Temporal and spatial feature extraction using graph neural networks for multi-point water quality prediction in river network areas

Deep learning methods have demonstrated strong capabilities in capturing nonlinear relationships for water quality prediction, yet existing studies predominantly focus on individual monitoring sites while neglecting pollutant spatial dynamics. To address this limitation, a Spatio-Temporal Feature Graph Neural Network (STF-GNN) was proposed, which integrated graph convolutional networks (GCN), gated recurrent units (GRU), and self-attention mechanisms to explicitly model multi-scale spatiotemporal dependencies among distributed monitoring stations. By representing stations as graph nodes with adjacency relationships, STF-GNN could simultaneously extract spatial topological features and temporal evolution patterns from multivariate time series data. Experimental results demonstrated superior performance in dissolved oxygen (DO) and total nitrogen (TN) prediction, achieving RMSE values of 0.233 (DO) and 0.033 (TN), outperforming baseline models by 36.54–161.47 % in accuracy. Cross-basin validations revealed robust generalization capabilities of the established model, maintaining maximum relative errors below 0.639 (DO) and 0.606 (TN) without site-specific customization. Notably, the model achieved 88 % peak-valley synchronization at untrained station, demonstrating strong anti-interference ability against unseen environmental variations.
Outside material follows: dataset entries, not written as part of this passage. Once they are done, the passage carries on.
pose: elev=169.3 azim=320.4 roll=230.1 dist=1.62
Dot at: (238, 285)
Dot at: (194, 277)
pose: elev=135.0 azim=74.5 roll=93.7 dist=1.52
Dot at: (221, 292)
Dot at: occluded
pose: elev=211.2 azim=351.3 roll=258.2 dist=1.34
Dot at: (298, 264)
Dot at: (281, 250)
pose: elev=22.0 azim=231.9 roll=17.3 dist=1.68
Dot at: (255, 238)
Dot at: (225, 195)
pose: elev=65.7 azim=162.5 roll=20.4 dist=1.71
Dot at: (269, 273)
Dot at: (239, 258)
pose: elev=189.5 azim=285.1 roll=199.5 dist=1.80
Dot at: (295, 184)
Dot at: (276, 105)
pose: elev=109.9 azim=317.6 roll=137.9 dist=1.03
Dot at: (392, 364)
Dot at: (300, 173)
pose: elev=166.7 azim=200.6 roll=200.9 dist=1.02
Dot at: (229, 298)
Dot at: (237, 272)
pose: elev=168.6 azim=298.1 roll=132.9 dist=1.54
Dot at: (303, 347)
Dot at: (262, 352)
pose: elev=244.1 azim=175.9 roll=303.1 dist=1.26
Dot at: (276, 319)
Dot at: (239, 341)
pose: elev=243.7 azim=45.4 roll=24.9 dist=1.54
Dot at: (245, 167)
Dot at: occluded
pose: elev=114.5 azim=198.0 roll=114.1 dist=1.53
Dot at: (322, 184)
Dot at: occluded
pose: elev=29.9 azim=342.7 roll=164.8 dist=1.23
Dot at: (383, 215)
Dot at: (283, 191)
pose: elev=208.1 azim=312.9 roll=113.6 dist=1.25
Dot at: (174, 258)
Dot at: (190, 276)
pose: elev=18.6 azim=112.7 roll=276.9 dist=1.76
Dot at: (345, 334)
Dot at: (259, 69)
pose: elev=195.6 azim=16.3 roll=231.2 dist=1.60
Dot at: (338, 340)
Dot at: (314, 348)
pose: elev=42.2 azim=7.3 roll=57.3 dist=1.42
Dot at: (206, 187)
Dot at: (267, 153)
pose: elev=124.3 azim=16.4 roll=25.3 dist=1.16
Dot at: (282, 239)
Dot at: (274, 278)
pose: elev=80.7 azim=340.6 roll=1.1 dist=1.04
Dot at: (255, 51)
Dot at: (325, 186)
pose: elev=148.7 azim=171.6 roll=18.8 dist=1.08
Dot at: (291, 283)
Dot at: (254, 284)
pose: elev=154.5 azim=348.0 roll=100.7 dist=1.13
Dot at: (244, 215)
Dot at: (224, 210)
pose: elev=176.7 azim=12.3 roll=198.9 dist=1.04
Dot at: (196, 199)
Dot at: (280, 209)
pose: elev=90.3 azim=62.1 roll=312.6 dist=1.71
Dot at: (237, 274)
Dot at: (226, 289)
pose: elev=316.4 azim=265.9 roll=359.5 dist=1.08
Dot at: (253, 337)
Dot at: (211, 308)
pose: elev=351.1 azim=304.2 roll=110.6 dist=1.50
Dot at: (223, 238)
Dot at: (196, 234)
Ablation studies confirmed the necessity of both spatial and temporal modules, with their omission causing significant accuracy declines (12.07–19.25 %). These findings highlighted the critical roles of both spatial and temporal feature extraction in improving predictive performance of the model. The work can provide a theoretically grounded framework for spatially-aware water quality prediction, supporting enhanced environmental monitoring strategies.